Em que pesem as críticas que recaem sobre o inquérito policial, bem como a possibilidade em tese de se ofertar a peça acusatória sem a investigação policial prévia, busca-se explicar as razões de ser um procedimento indispensável na persecução penal.

 O inquérito policial é certamente um dos mais questionados mecanismos estatais de persecução penal, não faltando especialistas e principalmente leigos que lhe atribuam a culpa por todas as mazelas da instrução criminal. A maioria das discussões envolvendo esse procedimento policial é movida antes pela emoção do que por conhecimentos teóricos e empíricos da matéria.

O bombardeio de críticas infundadas não impede o reconhecimento de falhas. Aliás, a persecução penal como um todo, o que abrange não apenas a investigação preliminar, mas também o processo penal, carece de maior efetividade e celeridade, não sendo esse defeito uma exclusividade do inquérito policial. Todavia, a necessidade de melhorias não afasta os necessários elogios ao fundamental papel que exerce num sistema processual penal que se pretenda garantista e democrático.

A par das censuras, fundadas ou descabidas, o fato é que não por acaso esse procedimento policial vem atravessando os séculos como o mecanismo central do Estado para a apuração da verdade na fase pré-processual. Desde a Lei 2.033/1871 e o Decreto 4.824/1871, consolidou-se o inquérito policial como principal instrumento de investigação criminal. Nem o advento da Lei dos Juizados Especiais (Lei 9.099/95), que abriu espaço para o termo circunstanciado de ocorrência, acarretou a perda de seu protagonismo.

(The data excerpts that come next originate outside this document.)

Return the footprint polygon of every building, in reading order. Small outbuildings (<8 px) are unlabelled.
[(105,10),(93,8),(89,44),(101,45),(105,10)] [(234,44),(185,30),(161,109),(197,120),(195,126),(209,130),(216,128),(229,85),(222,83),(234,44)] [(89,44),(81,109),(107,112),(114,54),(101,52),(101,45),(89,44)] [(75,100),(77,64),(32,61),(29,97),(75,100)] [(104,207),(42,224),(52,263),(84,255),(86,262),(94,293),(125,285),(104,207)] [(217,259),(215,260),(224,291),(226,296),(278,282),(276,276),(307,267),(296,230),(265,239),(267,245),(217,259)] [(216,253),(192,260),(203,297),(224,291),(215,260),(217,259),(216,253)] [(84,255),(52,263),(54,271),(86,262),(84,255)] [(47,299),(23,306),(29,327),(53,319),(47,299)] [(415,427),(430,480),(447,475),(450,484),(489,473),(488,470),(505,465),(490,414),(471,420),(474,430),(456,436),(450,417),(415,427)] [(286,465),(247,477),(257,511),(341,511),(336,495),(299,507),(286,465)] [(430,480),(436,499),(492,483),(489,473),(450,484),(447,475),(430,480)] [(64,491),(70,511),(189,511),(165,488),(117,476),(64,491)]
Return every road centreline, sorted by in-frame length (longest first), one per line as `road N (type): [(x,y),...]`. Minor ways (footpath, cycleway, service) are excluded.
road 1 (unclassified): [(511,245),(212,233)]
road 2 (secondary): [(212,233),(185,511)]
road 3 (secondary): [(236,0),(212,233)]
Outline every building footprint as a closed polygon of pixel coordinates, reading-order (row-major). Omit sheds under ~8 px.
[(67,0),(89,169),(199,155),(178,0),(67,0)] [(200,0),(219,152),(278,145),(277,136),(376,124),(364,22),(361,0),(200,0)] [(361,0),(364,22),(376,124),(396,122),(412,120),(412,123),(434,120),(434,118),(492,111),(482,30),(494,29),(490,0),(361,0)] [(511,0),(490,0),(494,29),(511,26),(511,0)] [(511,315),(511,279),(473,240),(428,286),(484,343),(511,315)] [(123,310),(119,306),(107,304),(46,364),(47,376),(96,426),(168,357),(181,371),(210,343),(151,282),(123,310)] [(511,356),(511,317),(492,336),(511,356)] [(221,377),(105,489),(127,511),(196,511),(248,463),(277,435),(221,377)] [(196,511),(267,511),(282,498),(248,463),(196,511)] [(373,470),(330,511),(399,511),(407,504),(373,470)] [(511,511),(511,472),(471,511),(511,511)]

O inquérito policial consiste em importante ferramenta de proteção de direitos fundamentais e produção de elementos informativos e probatórios[1], levado a cabo pela Polícia Judiciária, durante prazo razoável[2] e com incidência mitigada dos postulados do contraditório e ampla defesa.[3] Cuida-se de procedimento eminentemente administrativo (ou processo administrativo penal[4]), o que não exclui o fato de comumente se revestir de alguma judicialidade, expressa na necessária intervenção do Judiciário quanto às medidas restritivas de direitos fundamentais acobertadas sob o mando da cláusula de reserva de jurisdição.

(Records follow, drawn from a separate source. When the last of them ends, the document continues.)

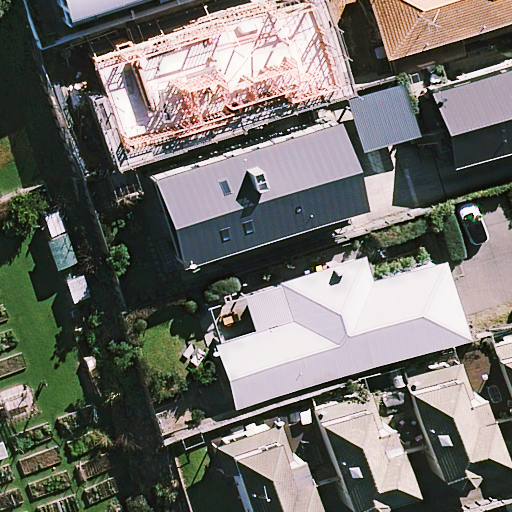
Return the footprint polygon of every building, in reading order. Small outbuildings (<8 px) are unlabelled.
[(54,0),(61,19),(118,0),(145,0),(147,6),(166,0),(54,0)] [(89,50),(115,127),(206,96),(210,107),(333,66),(310,0),(251,0),(255,12),(227,21),(221,5),(89,50)] [(511,0),(365,0),(388,73),(460,51),(457,42),(511,24),(511,0)] [(511,54),(423,85),(449,158),(511,136),(511,54)] [(339,96),(356,145),(411,126),(394,77),(339,96)] [(149,159),(178,247),(209,237),(216,259),(350,216),(343,194),(354,191),(325,103),(149,159)] [(366,275),(358,250),(240,290),(253,327),(213,341),(234,404),(460,327),(435,252),(366,275)] [(511,336),(495,342),(511,397),(511,336)] [(467,357),(405,376),(434,470),(436,472),(439,474),(442,475),(445,476),(448,476),(452,476),(455,475),(458,474),(461,473),(463,471),(466,469),(468,467),(470,464),(471,461),(472,458),(496,451),(467,357)] [(375,390),(314,410),(344,503),(347,504),(349,506),(352,506),(355,507),(357,507),(360,507),(363,507),(365,506),(368,504),(370,503),(372,501),(374,499),(376,497),(377,494),(378,492),(405,483),(375,390)] [(280,421),(223,439),(245,511),(306,511),(314,510),(296,452),(290,454),(280,421)]
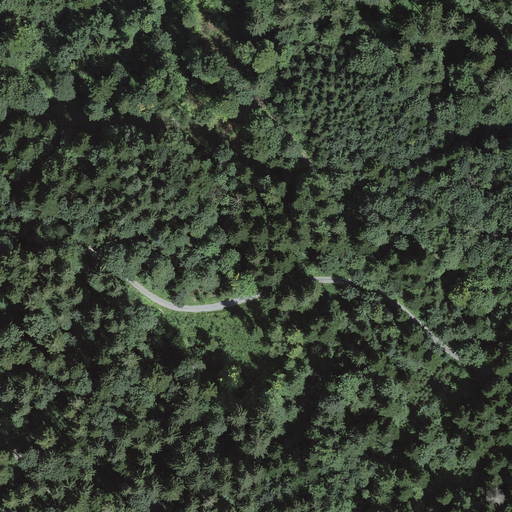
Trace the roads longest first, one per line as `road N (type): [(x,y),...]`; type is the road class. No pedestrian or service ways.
road 1 (track): [(59,56),(56,100),(83,120),(268,118),(289,131),(347,215),(444,258),(511,309)]
road 2 (track): [(511,374),(470,365),(394,301),(361,286),(294,281),(191,310),(160,303),(93,252),(69,244),(0,250)]
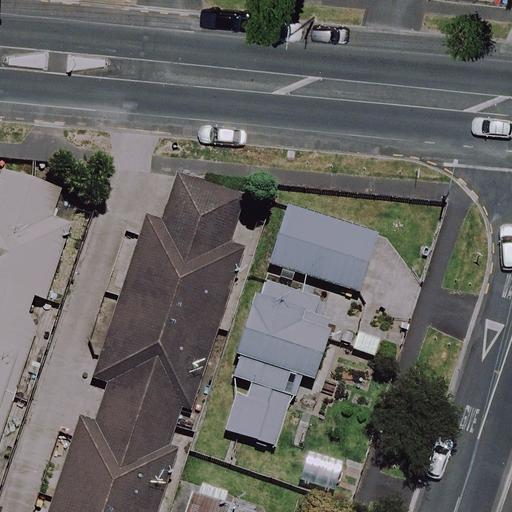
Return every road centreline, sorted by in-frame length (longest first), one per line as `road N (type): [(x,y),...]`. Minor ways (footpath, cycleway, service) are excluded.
road 1 (secondary): [(511,107),(0,58)]
road 2 (residential): [(511,331),(452,511)]
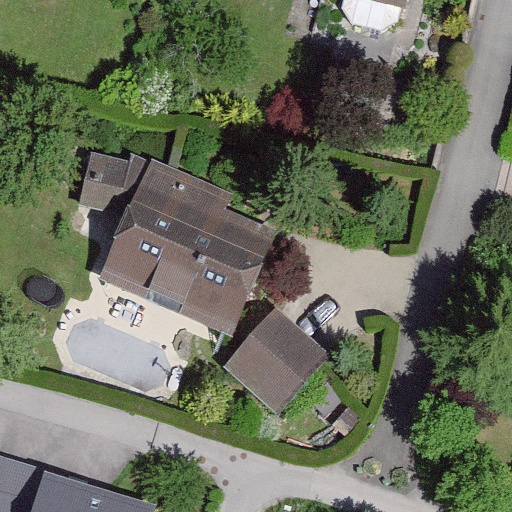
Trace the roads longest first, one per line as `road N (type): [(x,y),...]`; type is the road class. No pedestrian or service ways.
road 1 (residential): [(385,505),(507,0)]
road 2 (residential): [(385,505),(0,389)]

Não se trata de mecanismo unidirecional, como quer fazer parecer parte da doutrina ao iluminar apenas função preparatória, de colheita e acautelamento de provas para que o titular da ação penal ingresse em juízo. Além dessa finalidade subsidiária, que nem sempre ocorre (já que as investigações podem levar à reunião de elementos exclusivamente em favor da defesa), existe a missão preservadora, que é a principal, de inibição da instauração de processo penal temerário, resguardando a liberdade do investigado e evitando custos estatais desnecessários.[5]

Essa garantia do cidadão, no sentido de que não será processado temerariamente nem punido arbitrariamente, é tão latente que foi expressa na exposição de motivos do CPP, ao destacar que o inquérito policial traduz uma salvaguarda contra apressados e errôneos juízos, formados antes que seja possível uma precisa visão de conjunto dos fatos, nas suas circunstâncias objetivas e subjetivas. Pertence ao caderno apuratório, e não à fase intermediária de formulação e recebimento da denúncia,[6] o verdadeiro papel de evitar acusações infundadas.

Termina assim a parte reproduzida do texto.